The fruits listed below are low GI and low in sugar, making them a great choice for those who are looking for weight loss and those who are diabetic.

  • Berries: All berries (strawberries, blackberries, raspberries, gooseberries) are all low GI. A typical serving will help you stay fuller for longer, regulate blood sugar, giving you a sustained energy levels. Berries also full of antioxidants which boot the immune system by zapping harmful by-products in the system known as “free radicals’ which can lead to cancers and other harmful diseases.
  • Apples: A very convenient fruit for most people. Apples are high in pectin and soluble fiber, which helps to not only regulate blood sugar but also helps to lower cholesterol.
  • Cherries: Although high in sugar they have an extremely low GI index. This makes them safe for diabetics and people looking for weight loss. They also have strong anti-inflammatory and anti-aging properties.
  • Citrus Fruits: Grapefruits, limes and lemons are a excellent source of vitamin C. this helps them boost the bodies ability to fight infections and helps protect against free radicals. Grapefruit also contains narigenin, which has been shown to increase the body’s sensitivity to insulin and helps to maintain a health weight.
  • Guavas: Containing 4x as much vitamin C as an orange, they have a GI of 20 and are high in fiber. This is ideal for keeping blood sugars level and energy levels sustained.
  • Pears: High in fiber and vitamins A, B1, B2, C, E folic acid, copper, phosphorous, potassium, calcium, iron and magnesium. All types of pears enable the body to maintain and improve blood sugar levels.
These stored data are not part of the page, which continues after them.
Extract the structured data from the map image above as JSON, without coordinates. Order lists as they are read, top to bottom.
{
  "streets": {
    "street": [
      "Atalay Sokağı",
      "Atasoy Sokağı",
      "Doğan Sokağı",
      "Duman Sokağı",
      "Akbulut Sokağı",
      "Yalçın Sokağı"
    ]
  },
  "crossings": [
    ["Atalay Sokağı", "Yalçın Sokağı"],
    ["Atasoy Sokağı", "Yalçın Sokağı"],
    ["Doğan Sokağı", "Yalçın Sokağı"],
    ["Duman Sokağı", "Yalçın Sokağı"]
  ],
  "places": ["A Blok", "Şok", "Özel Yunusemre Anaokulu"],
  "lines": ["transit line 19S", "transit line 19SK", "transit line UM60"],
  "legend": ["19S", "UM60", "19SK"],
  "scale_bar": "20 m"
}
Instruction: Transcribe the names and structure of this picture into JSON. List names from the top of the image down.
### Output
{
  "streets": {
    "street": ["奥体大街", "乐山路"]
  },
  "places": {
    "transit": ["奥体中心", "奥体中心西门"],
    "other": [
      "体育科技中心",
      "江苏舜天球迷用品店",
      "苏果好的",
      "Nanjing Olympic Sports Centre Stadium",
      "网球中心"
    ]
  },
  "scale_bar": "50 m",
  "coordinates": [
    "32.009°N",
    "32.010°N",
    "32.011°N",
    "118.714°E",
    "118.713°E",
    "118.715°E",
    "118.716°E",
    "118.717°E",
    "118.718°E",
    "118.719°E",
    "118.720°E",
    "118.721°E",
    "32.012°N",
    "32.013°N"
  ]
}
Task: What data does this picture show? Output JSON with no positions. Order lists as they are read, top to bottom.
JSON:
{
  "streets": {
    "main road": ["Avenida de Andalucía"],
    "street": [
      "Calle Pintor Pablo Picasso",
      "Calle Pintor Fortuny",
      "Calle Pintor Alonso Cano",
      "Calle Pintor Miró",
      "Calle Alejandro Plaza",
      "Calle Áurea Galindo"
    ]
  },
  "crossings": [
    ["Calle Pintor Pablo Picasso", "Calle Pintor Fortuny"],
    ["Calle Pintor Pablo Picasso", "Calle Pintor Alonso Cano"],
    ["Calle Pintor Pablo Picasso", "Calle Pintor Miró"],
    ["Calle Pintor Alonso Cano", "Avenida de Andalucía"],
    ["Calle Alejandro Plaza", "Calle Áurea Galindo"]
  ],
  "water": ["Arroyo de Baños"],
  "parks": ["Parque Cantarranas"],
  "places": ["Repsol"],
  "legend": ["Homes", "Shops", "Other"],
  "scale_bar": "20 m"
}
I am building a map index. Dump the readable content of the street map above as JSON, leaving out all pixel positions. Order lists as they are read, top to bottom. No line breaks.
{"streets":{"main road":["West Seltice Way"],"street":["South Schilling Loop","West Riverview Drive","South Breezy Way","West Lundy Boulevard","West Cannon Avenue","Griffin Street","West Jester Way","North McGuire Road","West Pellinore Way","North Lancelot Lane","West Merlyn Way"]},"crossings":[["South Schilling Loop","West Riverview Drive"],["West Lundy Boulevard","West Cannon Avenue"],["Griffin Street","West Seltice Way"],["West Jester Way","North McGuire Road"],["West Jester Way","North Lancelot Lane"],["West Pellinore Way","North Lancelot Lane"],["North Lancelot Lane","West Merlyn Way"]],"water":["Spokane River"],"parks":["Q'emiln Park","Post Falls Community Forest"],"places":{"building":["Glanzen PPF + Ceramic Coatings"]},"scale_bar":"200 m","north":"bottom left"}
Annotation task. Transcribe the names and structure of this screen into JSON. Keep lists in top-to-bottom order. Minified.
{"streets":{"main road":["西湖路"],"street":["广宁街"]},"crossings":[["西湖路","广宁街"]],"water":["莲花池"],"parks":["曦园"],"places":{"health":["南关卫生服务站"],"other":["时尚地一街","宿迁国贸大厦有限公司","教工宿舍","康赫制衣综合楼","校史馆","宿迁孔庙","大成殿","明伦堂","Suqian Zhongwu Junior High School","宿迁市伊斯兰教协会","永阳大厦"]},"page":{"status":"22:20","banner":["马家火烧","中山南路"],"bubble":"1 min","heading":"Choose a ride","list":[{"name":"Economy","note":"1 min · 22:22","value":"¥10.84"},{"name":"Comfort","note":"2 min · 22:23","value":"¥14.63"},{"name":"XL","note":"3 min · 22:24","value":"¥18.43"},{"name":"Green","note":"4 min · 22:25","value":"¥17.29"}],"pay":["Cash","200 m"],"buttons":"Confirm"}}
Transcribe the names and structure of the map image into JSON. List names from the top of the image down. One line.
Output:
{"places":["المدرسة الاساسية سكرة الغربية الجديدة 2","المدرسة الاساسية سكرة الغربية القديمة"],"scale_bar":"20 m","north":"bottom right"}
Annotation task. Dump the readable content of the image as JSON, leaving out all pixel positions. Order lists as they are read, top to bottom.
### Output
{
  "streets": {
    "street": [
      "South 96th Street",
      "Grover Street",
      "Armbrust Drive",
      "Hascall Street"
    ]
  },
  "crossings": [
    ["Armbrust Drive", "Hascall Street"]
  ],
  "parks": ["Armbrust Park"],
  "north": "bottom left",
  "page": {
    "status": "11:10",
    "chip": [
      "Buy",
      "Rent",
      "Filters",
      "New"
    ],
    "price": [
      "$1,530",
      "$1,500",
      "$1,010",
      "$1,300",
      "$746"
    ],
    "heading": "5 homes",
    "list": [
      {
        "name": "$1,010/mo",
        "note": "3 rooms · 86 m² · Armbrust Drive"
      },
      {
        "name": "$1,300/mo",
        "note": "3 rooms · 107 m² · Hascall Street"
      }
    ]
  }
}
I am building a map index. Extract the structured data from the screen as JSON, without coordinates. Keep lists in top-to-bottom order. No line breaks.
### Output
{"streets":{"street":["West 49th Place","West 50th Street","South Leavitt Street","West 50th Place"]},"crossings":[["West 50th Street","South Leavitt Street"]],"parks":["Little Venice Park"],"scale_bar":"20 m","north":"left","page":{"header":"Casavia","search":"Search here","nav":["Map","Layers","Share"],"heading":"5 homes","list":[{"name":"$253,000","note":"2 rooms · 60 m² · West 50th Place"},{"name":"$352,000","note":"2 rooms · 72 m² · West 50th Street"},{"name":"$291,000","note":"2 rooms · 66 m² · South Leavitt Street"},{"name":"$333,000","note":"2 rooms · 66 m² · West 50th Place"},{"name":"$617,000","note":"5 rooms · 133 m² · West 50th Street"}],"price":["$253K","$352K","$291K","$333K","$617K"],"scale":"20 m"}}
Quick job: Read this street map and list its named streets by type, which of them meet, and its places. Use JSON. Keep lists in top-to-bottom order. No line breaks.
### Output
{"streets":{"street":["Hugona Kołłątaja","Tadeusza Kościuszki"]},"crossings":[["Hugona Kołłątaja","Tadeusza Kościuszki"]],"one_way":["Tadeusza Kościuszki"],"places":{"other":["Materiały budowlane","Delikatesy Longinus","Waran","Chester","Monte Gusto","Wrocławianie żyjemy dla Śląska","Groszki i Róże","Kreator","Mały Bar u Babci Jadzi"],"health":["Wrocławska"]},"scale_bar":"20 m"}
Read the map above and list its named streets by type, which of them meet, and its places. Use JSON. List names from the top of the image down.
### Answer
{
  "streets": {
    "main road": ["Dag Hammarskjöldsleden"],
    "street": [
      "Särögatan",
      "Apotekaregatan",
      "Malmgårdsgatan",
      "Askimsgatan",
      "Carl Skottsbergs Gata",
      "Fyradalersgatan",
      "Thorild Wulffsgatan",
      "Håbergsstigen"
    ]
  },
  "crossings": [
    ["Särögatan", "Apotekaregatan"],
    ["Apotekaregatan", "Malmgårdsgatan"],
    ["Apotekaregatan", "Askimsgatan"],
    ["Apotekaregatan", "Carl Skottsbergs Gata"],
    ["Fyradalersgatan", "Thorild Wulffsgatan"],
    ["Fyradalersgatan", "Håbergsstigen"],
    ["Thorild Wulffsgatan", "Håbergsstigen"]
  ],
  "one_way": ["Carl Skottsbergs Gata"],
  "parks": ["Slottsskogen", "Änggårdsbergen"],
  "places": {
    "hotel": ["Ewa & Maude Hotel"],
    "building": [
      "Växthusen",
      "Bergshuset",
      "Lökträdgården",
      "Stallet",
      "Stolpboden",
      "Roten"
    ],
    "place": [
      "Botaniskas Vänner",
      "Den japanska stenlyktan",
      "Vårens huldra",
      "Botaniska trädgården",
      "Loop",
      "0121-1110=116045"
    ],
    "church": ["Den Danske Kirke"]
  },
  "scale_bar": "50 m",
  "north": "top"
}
  • Prunes: The soluble fiber contained in prunes helps to normalise blood sugar levels. This is done by slowing the rate digested food leaves the stomach, this then delays the absorption of glucose into the system
  • Cranberries: A 2009 study published in the “Health Studies Journal” reported that dried cranberries could help regulate the blood sugar levels in people with type 2 diabetes.
  •  Apricots: A GI of only 31, they are low in sugar and contains nutrients that can protect the heart and eyes, while there fiber content can aid in fighting disease.

Any fruit is a good healthy option when put against sweets and crisps, but as with everything, with a little education we can make even better, healthier and safer food choices.